Relationships: How we can be wounded by needing them
We are born in relationship.
We grow and learn in relationship.
We are wounded in relationship.
We are healed in relationship.
Our initial experiences of our primary caregivers (usually our parents) sets up our relational style. In an unconditional loving experience of our childhood, we grow and develop secure attachments. But sometimes this love is not given without a price. In our need for safety and love from our caregivers, we can deny and distort our behaviors and thoughts so that we may be acceptable to them. We develop ambivalent, anxious or disorganised attachments. We can therefore perceive ourselves as ‘good enough’, or ‘not good enough’ in our future relationships.
We are social creatures as our brains are wired to seek and foster working, supporting and playing together. This is possibly an evolutionary advantageous trait to increase our chances of survival. Being in relationships is imperative to our daily survival.
This instinct for succor is ingrained in our genes, as we are born into relationship. Our survival depends on these relationships to receive warmth, food and safety. So our identity becomes entwined with how we are in relationships to others and ourselves to survive. Yet we are often not aware of our relational style, but others feel it. They’re responses to the way we are and can often be confusing or simply not recognised by ourselves. So struggling with relationships and not understanding why, may be a mystery that has followed you through your life?

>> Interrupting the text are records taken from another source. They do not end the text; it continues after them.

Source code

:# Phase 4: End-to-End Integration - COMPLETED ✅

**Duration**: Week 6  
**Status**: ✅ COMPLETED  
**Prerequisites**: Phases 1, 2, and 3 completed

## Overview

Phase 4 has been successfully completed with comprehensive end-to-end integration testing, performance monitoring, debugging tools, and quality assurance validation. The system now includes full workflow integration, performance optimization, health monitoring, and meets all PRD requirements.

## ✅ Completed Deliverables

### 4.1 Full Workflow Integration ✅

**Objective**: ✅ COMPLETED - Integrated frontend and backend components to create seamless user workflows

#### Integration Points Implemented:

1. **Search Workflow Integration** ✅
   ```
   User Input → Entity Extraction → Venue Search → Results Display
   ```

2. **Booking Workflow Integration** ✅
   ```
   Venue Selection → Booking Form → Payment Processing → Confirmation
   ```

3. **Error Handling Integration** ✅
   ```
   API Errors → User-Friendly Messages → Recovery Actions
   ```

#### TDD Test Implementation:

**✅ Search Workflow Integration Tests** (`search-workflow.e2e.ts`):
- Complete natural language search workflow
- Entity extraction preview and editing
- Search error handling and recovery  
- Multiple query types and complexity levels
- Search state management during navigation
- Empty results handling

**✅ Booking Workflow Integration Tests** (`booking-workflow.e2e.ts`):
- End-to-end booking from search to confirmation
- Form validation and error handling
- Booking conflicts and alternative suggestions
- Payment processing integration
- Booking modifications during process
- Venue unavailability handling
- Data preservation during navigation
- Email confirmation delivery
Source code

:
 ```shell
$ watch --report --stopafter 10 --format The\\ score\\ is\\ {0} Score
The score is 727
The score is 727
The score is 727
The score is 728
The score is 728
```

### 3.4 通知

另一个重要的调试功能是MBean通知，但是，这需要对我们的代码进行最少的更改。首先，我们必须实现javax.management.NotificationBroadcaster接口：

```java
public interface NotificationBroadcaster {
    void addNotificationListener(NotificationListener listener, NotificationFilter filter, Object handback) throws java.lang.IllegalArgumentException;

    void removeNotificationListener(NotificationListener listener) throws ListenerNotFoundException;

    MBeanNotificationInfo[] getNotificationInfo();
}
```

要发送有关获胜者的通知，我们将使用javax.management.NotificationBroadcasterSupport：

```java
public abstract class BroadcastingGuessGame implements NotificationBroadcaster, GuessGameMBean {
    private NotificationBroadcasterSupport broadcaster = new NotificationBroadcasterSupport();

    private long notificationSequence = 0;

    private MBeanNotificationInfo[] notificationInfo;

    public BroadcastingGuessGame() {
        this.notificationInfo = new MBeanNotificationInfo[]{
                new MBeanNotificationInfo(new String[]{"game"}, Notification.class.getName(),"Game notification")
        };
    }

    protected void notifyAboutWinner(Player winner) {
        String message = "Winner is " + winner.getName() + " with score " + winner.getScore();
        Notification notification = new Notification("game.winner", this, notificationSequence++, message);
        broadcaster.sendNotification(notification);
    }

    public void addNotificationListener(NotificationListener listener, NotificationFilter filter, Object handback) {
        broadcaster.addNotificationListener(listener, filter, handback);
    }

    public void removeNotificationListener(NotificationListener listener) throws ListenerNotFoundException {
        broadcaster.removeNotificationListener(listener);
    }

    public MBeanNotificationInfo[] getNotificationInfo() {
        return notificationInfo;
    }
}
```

Emotional and physical abuse can sometimes occur within the family (including sexual abuse) and with others, without us really understanding what is going on or why. This causes huge conflicts in our being. We need safety and love from our family and others. But we need to trust that it is readily available, without a price. But this is betrayed when that trust is abused. If our attachments from our childhood are secure, we may be able to recover and heal in time. But where those attachments are conditioned by withholding safety and love, the resilience needed to recover may be fragile. As a result a lowering of self-esteem and resilience can shadow our future relationships. Trust at its core has been abused and we have become wounded.
The therapeutic relationship is founded on unconditional caring, genuineness, trust and confidentiality within a safe relationship. Exactly those qualities that have may have been missing or damaged in our childhood. Collaboration, in the healthy relationship with the therapist, creates a safe place where wounds are healed. Growth can resume and new meanings are discovered.